• Study questions:
- a) Answer each question from the MongoDB sharding post.
(i) What kind of scaling does the post say these NoSQL datastores allow?
(ii) What does the MongoDB configuration server store?
(iii) On what basis does the mongos instance route queries to shards?
- b) Carry on the MongoDB sharding post from its final sentence.

• Provided passage:
-- Opening Marker --

Monday, January 8, 2018

Mongo DB Sharding on Localhost Windows

I have been playing around with MongoDb with Sharding, These NoSQL datastores are gaining popularity due ease of use and they can be scaled out i.e horizontal scaling. This horizontal scaling in MongoDB can be achieved by creating a sharded cluster of mongodb instances.

The MongoDB reference has a very clear explanation for the same here.

A sharded setup of mongodb requires the following:

    • Mongodb Configuration server – this stores the cluster’s metadata
    • mongos instance – this is the router and routes the queries to different shards based on the sharding key
    • Individual mongodb instances – these act as the shards.
  • Lets create all of the above components in a single instance i.e on your localhost.

-- Closing Marker --

(Extracted page text data)
-- Opening Marker --

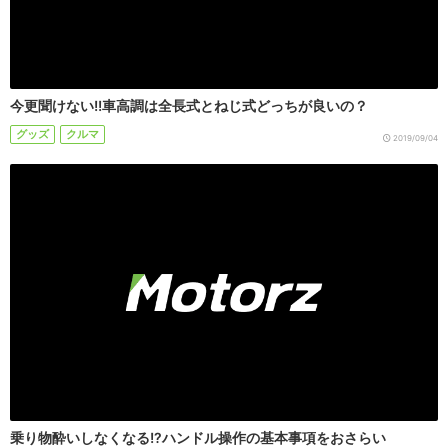
今更聞けない!!車高調は全長式とねじ式どっちが良いの？
グッズ
クルマ
2019/09/04
乗り物酔いしなくなる!?ハンドル操作の基本事項をおさらい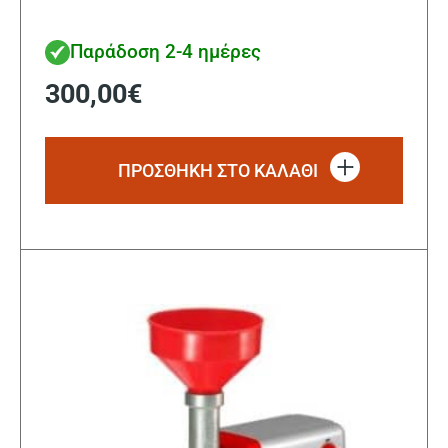
Παράδοση 2-4 ημέρες
300,00
€
ΠΡΟΣΘΗΚΗ ΣΤΟ ΚΑΛΑΘΙ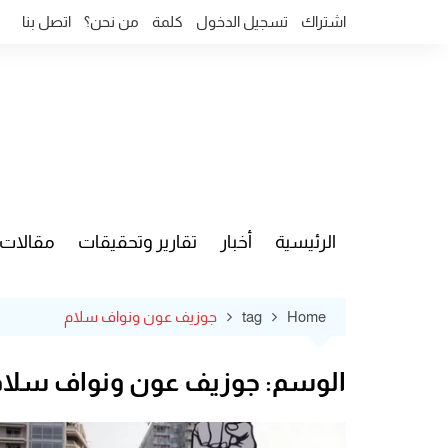
Ski
اشتراك
تسجيل الدخول
كلمة
من نحن؟
اتصل بنا
t
conten
الرئيسية
أخبار
تقارير وتحقيقات
مقالات
قضايا وآ
Home
tag
جوزيف عون ونواف سلام
الوسم:
جوزيف عون ونواف سلام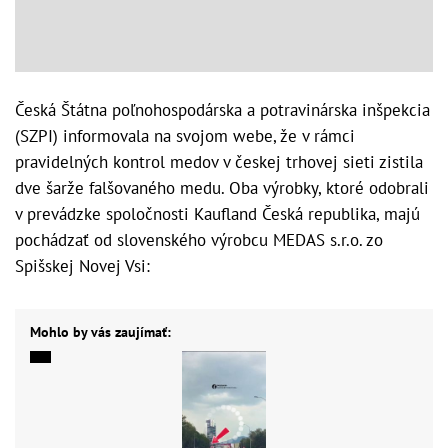
Česká Štátna poľnohospodárska a potravinárska inšpekcia
(SZPI) informovala na svojom webe, že v rámci
pravidelných kontrol medov v českej trhovej sieti zistila
dve šarže falšovaného medu. Oba výrobky, ktoré odobrali
v prevádzke spoločnosti Kaufland Česká republika, majú
pochádzať od slovenského výrobcu MEDAS s.r.o. zo
Spišskej Novej Vsi:
Mohlo by vás zaujímať: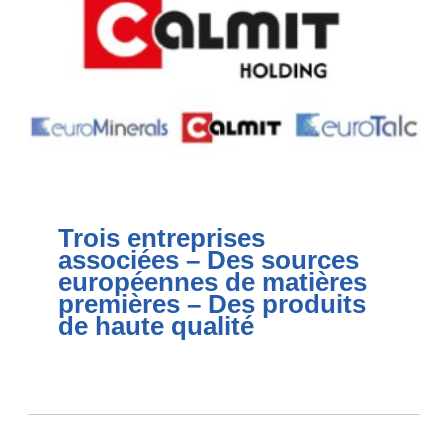
Trois entreprises
associées – Des sources
européennes de matières
premières – Des produits
de haute qualité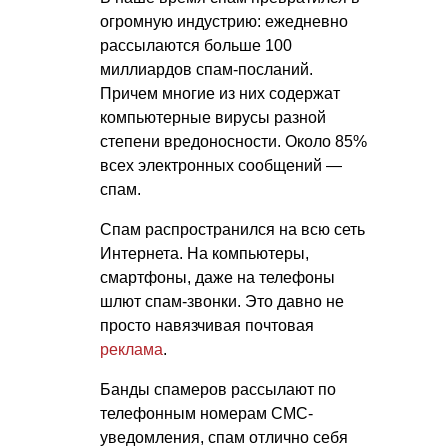
огромную индустрию: ежедневно
рассылаются больше 100
миллиардов спам-посланий.
Причем многие из них содержат
компьютерные вирусы разной
степени вредоносности. Около 85%
всех электронных сообщений —
спам.
Спам распространился на всю сеть
Интернета. На компьютеры,
смартфоны, даже на телефоны
шлют спам-звонки. Это давно не
просто навязчивая почтовая
реклама
.
Банды спамеров рассылают по
телефонным номерам СМС-
уведомления, спам отлично себя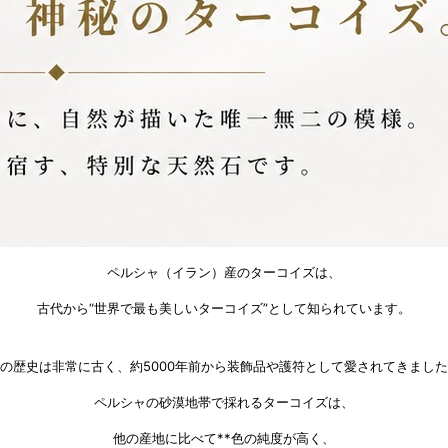
ペルシャ（イラン）産のターコイズは、
古代から“世界で最も美しいターコイズ”として知られています。
の歴史は非常に古く、約5000年前から装飾品や護符として愛されてきまし
ペルシャの砂漠地帯で採れるターコイズは、
他の産地に比べて**色の純度が高く、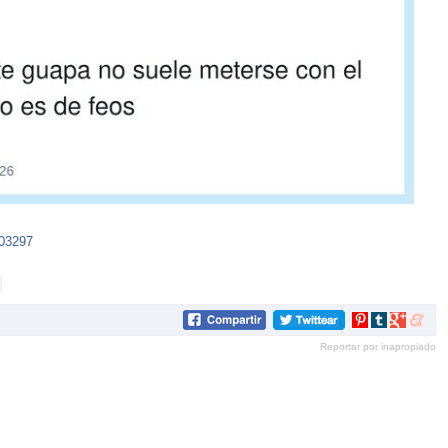
103297
Compartir
Compartir
Compartir
Compar
en
en
en
en
Reportar por inapropiado
Pinterest
tumblr
Google+
mene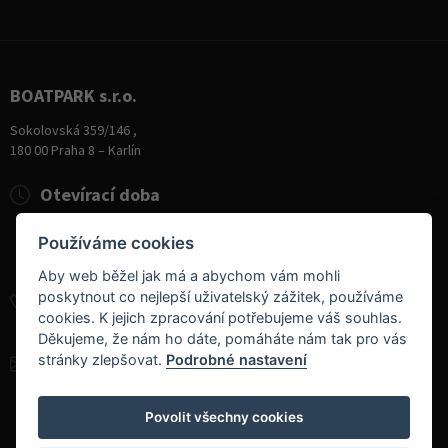
BOATPARK s.r.o.
Sokolovská 359/146 ,
180 00 Praha 8 – Karlín
Otevírací doba
Pondělí
8:00 - 19:00
Používáme cookies
Úterý - Pátek
10:00 - 19:00
Sobota
9:00 - 14:00
Aby web běžel jak má a abychom vám mohli
poskytnout co nejlepší uživatelský zážitek, používáme
+420 284 826 787
cookies. K jejich zpracování potřebujeme váš souhlas.
+420 604 728 042
Děkujeme, že nám ho dáte, pomáháte nám tak pro vás
stránky zlepšovat.
Podrobné nastavení
info@boatpark.cz
www.boatpark.cz
,
www.boatpark.eu
Povolit všechny cookies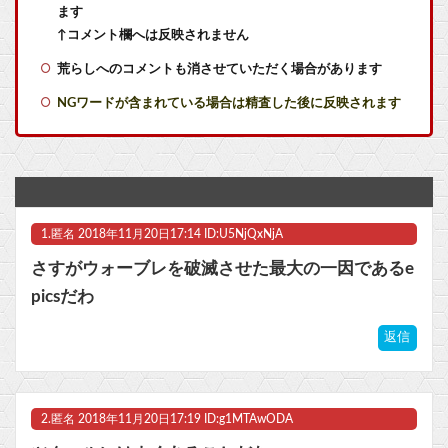
ます
【艦これ】敵の戦力を掃討してから輸送部隊投入するのがふつうなのに まず強行輸送から入る作戦たてる艦これ世界の大本営どうなってるの
↑コメント欄へは反映されません
荒らしへのコメントも消させていただく場合があります
【悲報】メディア『”サ終”相次ぐスマホゲーム、倒産も急増。過去最多ペースで推移』
NGワードが含まれている場合は精査した後に反映されます
【画像】カードゲーム屋さん、ジジババの溜まり場になって終わるwwwwwwwwwwww他
サイバスターが一番輝いてたスパロボ
羊宮妃那さん、ヘッドドレス姿がかわいいｗｗｗｗ他
1.
匿名
2018年11月20日17:14 ID:U5NjQxNjA
実際『ゼルダ 時オカ』→『風タク』の時の空気感を知りたい
さすがウォーブレを破滅させた最大の一因であるe
【ラブライブ！】LuckyFes'26配信中！他
picsだわ
RPGでレベル上げまくってボスも余裕にするやつｗｗｗｗ
返信
【ウマ娘】武さんが引退したらウマ娘に実装されそう
2.
匿名
2018年11月20日17:19 ID:g1MTAwODA
マスク 十兆円を失う‥投資家「アメリカ党？バカかコイツw」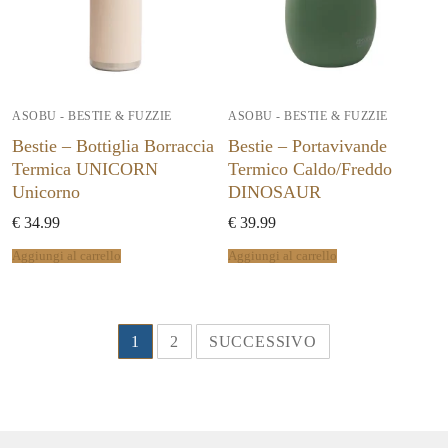
ASOBU - BESTIE & FUZZIE
ASOBU - BESTIE & FUZZIE
Bestie – Bottiglia Borraccia
Bestie – Portavivande
Termica UNICORN
Termico Caldo/Freddo
Unicorno
DINOSAUR
€
34.99
€
39.99
Aggiungi al carrello
Aggiungi al carrello
1
2
SUCCESSIVO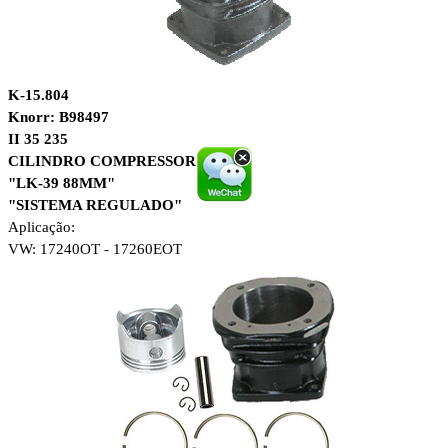
K-15.804
Knorr: B98497
II 35 235
CILINDRO COMPRESSOR
"LK-39 88MM"
"SISTEMA REGULADO"
Aplicação:
VW: 17240OT - 17260EOT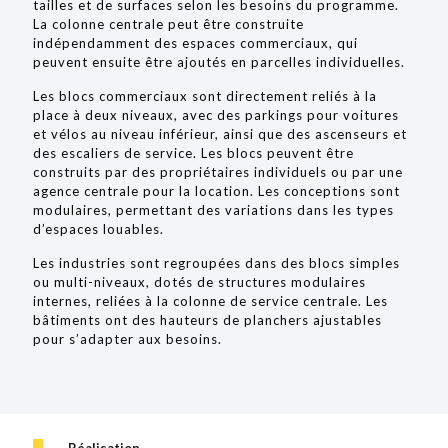
tailles et de surfaces selon les besoins du programme.
La colonne centrale peut être construite
indépendamment des espaces commerciaux, qui
peuvent ensuite être ajoutés en parcelles individuelles.
Les blocs commerciaux sont directement reliés à la
place à deux niveaux, avec des parkings pour voitures
et vélos au niveau inférieur, ainsi que des ascenseurs et
des escaliers de service. Les blocs peuvent être
construits par des propriétaires individuels ou par une
agence centrale pour la location. Les conceptions sont
modulaires, permettant des variations dans les types
d’espaces louables.
Les industries sont regroupées dans des blocs simples
ou multi-niveaux, dotés de structures modulaires
internes, reliées à la colonne de service centrale. Les
bâtiments ont des hauteurs de planchers ajustables
pour s’adapter aux besoins.
Réalisation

-- Closing Marker --

• Answer set:
- a)
(i) Horizontal scaling, also called scaling out.
(ii) The cluster's metadata.
(iii) On the sharding key.

- b)
  • Create directories for db path and log
  • 2 config server, 2 set of shard
          C:\MongoDB\shard\configdb0,configdb1
          C:\MongoDB\shard\sdata1_1,sdata1_2,sdata2_1,sdata2_2



For Config Server execute the below steps:

  1. mongod --configsvr --replSet rs0 --port 27009 --dbpath C:\MongoDB\shard\configdb0 --logpath "C:\MongoDB\shard\logs\conf0.log"

  2. mongod --configsvr --replSet rs0 --port 27010 --dbpath C:\MongoDB\shard\configdb1 --logpath "C:\MongoDB\shard\logs\conf1.log"

  3. mongo -host localhost -port 27009

  4. rs.initiate(
      {
        _id: "rs0",
        configsvr: true,
        members: [{ _id : 0, host : "localhost:27009" },
          { _id : 1, host : "localhost:27010" }]
      }
    )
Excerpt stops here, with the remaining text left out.